Les enquêteurs ont rapidement identifié le compte bénéficiaire de ces virements, qui appartenait à un infirmier de 38 ans travaillant dans la même maison de retraite. Selon les investigations, cet infirmier avait précédemment demandé un prêt de 45 000 euros à l'octogénaire, prétendument pour ouvrir son propre restaurant. La patiente aurait confié à une amie résidant également dans l'établissement son intention de refuser cette demande, mais elle est décédée avant d'avoir pu le faire.
L'utilisation du téléphone portable de la victime
Les forces de l'ordre ont découvert que l'infirmier avait pris le téléphone portable de la victime après son décès pour effectuer les transferts d'argent. Cette découverte a conduit les autorités à ordonner une autopsie afin d'écarter toute piste criminelle liée à la mort de la résidente. Les résultats ont confirmé qu'il s'agissait d'une mort naturelle, écartant ainsi l'hypothèse d'un homicide.
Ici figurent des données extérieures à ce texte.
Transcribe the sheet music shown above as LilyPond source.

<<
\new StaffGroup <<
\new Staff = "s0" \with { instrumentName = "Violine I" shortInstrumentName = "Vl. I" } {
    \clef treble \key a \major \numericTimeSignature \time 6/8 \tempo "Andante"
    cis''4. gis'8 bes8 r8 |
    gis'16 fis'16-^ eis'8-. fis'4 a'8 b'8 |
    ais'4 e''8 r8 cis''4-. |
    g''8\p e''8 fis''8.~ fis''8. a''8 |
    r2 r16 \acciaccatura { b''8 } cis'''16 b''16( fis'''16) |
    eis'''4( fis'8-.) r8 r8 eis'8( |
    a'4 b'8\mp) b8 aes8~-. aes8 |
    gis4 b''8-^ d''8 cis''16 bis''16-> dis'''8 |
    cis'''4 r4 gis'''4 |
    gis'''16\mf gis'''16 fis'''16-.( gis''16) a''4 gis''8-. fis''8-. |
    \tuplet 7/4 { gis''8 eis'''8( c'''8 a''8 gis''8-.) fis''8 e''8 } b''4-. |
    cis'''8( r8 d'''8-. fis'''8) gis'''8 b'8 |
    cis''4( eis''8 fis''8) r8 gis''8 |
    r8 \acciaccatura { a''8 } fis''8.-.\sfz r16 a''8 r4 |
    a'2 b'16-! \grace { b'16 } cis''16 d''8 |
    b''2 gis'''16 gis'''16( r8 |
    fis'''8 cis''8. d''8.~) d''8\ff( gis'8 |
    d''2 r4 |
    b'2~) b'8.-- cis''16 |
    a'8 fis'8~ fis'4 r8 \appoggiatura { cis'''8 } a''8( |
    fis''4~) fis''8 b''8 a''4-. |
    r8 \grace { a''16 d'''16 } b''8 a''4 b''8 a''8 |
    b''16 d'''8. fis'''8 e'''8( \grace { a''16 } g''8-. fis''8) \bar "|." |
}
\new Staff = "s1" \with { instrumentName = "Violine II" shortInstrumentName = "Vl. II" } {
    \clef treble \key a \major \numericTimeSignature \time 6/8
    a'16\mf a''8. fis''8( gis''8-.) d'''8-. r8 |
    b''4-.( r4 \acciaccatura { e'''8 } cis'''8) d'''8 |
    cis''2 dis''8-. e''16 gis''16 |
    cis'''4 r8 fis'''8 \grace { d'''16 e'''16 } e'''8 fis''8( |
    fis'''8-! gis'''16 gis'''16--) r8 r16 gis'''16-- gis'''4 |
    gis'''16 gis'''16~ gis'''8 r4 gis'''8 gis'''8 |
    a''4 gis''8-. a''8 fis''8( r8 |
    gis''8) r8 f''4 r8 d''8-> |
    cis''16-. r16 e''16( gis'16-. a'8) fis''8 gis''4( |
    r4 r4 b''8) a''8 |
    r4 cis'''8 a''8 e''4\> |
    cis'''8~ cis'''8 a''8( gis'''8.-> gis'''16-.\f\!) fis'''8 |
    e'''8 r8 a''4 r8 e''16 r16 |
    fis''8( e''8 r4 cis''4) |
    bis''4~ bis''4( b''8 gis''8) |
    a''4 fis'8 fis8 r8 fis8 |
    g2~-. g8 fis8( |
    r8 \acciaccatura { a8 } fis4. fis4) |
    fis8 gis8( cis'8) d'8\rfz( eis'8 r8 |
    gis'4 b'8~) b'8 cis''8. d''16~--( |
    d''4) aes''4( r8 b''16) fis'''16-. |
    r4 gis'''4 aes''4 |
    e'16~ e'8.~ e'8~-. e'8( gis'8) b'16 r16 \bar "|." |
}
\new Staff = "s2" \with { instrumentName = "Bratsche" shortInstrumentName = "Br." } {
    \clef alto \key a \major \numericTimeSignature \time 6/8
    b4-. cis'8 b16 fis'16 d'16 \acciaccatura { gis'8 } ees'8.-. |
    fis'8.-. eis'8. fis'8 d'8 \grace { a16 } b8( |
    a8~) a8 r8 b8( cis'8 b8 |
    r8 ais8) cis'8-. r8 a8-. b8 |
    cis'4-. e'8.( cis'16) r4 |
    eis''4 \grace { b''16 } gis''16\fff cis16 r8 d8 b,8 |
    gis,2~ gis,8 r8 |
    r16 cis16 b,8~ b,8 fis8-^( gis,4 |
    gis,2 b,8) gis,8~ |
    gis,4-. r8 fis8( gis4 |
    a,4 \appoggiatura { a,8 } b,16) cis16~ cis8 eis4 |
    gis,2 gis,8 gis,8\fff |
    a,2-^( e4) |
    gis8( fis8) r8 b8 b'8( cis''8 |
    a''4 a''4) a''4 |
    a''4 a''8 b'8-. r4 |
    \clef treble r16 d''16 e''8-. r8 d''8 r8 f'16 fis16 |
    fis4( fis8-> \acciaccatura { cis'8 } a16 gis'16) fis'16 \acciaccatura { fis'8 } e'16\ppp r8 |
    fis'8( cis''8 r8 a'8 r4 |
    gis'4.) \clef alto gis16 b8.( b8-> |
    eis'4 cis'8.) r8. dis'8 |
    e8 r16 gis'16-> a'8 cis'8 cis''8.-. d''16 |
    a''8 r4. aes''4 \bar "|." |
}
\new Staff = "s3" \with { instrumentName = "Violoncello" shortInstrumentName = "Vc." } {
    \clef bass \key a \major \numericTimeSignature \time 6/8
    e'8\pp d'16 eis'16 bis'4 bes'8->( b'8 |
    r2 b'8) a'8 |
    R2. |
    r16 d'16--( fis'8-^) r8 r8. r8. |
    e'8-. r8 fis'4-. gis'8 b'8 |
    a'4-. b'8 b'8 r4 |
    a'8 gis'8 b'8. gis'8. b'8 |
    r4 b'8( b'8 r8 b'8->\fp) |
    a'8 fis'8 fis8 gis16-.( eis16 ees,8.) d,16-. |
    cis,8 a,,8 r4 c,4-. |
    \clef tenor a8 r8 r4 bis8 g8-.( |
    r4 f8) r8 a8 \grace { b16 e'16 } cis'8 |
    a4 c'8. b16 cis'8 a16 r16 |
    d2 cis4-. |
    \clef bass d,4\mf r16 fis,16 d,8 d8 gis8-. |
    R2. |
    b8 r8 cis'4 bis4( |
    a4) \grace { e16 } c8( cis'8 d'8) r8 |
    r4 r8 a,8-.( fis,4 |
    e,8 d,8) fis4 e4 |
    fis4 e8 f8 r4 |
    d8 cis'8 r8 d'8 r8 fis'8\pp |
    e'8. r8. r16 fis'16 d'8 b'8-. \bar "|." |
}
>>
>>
Malgré cela, l'infirmier a été placé en détention, non seulement pour les accusations de fraude, mais également pour avoir enfreint une peine qu'elle avait purgée pour violences conjugales. Cette double infraction a aggravé sa situation juridique et souligné la gravité des actes reprochés.
Les répercussions et les suites de l'enquête
Cette affaire met en lumière les vulnérabilités des personnes âgées en institution et soulève des questions sur les protocoles de sécurité dans les maisons de retraite. Les familles des résidents, déjà confrontées à la douleur de la perte d'un proche, se retrouvent parfois victimes de tels abus, ajoutant une couche supplémentaire de détresse.
Les investigations des Mossos d'Esquadra se poursuivent pour déterminer si d'autres faits similaires ont pu être commis et pour garantir que justice soit rendue. Cette histoire rappelle l'importance de la vigilance et des contrôles stricts dans les établissements accueillant des populations fragiles.